--- Dataset excerpts ---
━━━━━━━━━━━━━━━━━━━━━━━━━━━━━━
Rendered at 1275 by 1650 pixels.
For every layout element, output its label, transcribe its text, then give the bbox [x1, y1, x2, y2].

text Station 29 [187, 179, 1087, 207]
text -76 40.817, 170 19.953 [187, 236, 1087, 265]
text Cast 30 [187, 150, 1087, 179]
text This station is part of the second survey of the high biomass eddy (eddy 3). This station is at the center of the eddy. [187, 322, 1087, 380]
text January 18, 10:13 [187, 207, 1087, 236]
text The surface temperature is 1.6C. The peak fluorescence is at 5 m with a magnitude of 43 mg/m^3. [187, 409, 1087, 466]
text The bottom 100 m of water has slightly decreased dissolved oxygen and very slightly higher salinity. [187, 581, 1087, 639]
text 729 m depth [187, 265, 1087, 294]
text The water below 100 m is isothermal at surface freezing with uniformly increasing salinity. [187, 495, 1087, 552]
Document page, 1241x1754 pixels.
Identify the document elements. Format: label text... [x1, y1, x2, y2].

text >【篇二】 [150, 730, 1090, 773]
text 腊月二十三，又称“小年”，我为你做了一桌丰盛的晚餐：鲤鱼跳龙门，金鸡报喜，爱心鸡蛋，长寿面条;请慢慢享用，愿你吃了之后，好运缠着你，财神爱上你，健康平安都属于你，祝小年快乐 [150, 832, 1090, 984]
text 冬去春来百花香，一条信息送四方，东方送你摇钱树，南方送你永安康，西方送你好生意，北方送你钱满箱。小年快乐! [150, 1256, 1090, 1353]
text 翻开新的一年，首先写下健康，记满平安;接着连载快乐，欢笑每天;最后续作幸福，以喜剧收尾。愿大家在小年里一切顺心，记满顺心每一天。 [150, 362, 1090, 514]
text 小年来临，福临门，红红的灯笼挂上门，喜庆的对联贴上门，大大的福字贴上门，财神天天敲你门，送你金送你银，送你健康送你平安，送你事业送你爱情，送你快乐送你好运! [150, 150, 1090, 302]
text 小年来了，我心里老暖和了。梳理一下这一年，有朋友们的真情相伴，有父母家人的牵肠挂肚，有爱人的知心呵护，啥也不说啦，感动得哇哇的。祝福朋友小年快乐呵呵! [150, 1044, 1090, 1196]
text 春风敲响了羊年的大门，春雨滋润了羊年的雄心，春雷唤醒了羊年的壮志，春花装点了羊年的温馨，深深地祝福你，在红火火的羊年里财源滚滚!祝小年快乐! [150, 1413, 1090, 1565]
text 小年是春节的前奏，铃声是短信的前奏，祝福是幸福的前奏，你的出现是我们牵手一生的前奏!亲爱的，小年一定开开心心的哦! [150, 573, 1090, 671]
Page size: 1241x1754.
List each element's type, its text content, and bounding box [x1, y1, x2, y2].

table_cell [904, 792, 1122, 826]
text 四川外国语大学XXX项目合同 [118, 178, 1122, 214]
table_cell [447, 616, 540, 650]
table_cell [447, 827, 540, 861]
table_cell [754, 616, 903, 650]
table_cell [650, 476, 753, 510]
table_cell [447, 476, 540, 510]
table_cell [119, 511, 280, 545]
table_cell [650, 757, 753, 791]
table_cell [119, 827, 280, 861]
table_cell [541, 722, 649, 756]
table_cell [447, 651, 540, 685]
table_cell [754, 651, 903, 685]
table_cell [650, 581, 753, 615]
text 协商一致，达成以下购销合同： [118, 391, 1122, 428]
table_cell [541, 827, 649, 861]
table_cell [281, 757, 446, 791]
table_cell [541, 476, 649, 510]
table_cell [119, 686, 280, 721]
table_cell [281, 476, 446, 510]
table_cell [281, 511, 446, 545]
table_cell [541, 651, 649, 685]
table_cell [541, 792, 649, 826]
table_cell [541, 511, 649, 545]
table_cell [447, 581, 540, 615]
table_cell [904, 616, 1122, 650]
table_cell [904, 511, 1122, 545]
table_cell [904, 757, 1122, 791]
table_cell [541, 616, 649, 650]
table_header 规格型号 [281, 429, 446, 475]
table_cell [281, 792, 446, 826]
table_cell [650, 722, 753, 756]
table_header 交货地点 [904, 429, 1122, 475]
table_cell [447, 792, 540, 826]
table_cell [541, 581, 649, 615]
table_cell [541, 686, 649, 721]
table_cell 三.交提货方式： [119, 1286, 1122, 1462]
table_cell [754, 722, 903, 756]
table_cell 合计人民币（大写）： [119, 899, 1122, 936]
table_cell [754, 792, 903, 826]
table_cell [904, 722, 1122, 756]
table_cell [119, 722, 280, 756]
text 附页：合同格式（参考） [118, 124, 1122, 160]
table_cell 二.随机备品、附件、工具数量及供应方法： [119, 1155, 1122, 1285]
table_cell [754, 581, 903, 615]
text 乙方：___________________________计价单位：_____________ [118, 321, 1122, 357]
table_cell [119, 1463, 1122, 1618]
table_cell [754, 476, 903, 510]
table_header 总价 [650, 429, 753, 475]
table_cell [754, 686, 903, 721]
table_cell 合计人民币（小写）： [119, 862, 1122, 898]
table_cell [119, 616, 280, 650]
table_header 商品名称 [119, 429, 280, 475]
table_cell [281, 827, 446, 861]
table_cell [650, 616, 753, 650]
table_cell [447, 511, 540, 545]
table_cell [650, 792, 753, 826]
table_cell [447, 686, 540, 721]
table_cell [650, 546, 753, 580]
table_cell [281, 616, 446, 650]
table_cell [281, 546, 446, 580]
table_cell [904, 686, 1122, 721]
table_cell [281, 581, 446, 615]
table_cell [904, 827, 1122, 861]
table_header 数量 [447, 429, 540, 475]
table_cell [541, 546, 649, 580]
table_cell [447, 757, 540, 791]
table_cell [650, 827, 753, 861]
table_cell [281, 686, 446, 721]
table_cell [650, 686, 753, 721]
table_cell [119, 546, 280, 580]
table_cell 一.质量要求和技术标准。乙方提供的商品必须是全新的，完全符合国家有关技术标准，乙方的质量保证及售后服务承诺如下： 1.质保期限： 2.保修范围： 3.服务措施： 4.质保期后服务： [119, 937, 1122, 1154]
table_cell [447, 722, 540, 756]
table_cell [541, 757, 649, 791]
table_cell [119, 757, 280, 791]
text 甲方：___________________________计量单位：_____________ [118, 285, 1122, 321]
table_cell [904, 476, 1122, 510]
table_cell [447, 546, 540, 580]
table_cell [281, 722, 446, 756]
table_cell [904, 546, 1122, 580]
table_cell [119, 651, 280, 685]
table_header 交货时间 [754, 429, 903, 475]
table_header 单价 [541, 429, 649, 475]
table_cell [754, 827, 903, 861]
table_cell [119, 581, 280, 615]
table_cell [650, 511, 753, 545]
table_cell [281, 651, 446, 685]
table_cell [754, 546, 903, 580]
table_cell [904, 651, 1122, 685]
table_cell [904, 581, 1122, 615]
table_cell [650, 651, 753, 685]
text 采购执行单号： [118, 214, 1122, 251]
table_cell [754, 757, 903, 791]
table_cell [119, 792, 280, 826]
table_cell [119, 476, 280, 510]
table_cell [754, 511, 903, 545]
━━━━━━━━━━━━━━━━━━━━━━━━━━━━━━
--- Brief ---
Only the lines above, from the first through the one holding "Page size: 1241x1754.", are to be output, and they must be copied exactly.

--- Written response ---
Rendered at 1275 by 1650 pixels.
For every layout element, output its label, transcribe its text, then give the bbox [x1, y1, x2, y2].

text Station 29 [187, 179, 1087, 207]
text -76 40.817, 170 19.953 [187, 236, 1087, 265]
text Cast 30 [187, 150, 1087, 179]
text This station is part of the second survey of the high biomass eddy (eddy 3). This station is at the center of the eddy. [187, 322, 1087, 380]
text January 18, 10:13 [187, 207, 1087, 236]
text The surface temperature is 1.6C. The peak fluorescence is at 5 m with a magnitude of 43 mg/m^3. [187, 409, 1087, 466]
text The bottom 100 m of water has slightly decreased dissolved oxygen and very slightly higher salinity. [187, 581, 1087, 639]
text 729 m depth [187, 265, 1087, 294]
text The water below 100 m is isothermal at surface freezing with uniformly increasing salinity. [187, 495, 1087, 552]
Document page, 1241x1754 pixels.
Identify the document elements. Format: label text... [x1, y1, x2, y2].

text >【篇二】 [150, 730, 1090, 773]
text 腊月二十三，又称“小年”，我为你做了一桌丰盛的晚餐：鲤鱼跳龙门，金鸡报喜，爱心鸡蛋，长寿面条;请慢慢享用，愿你吃了之后，好运缠着你，财神爱上你，健康平安都属于你，祝小年快乐 [150, 832, 1090, 984]
text 冬去春来百花香，一条信息送四方，东方送你摇钱树，南方送你永安康，西方送你好生意，北方送你钱满箱。小年快乐! [150, 1256, 1090, 1353]
text 翻开新的一年，首先写下健康，记满平安;接着连载快乐，欢笑每天;最后续作幸福，以喜剧收尾。愿大家在小年里一切顺心，记满顺心每一天。 [150, 362, 1090, 514]
text 小年来临，福临门，红红的灯笼挂上门，喜庆的对联贴上门，大大的福字贴上门，财神天天敲你门，送你金送你银，送你健康送你平安，送你事业送你爱情，送你快乐送你好运! [150, 150, 1090, 302]
text 小年来了，我心里老暖和了。梳理一下这一年，有朋友们的真情相伴，有父母家人的牵肠挂肚，有爱人的知心呵护，啥也不说啦，感动得哇哇的。祝福朋友小年快乐呵呵! [150, 1044, 1090, 1196]
text 春风敲响了羊年的大门，春雨滋润了羊年的雄心，春雷唤醒了羊年的壮志，春花装点了羊年的温馨，深深地祝福你，在红火火的羊年里财源滚滚!祝小年快乐! [150, 1413, 1090, 1565]
text 小年是春节的前奏，铃声是短信的前奏，祝福是幸福的前奏，你的出现是我们牵手一生的前奏!亲爱的，小年一定开开心心的哦! [150, 573, 1090, 671]
Page size: 1241x1754.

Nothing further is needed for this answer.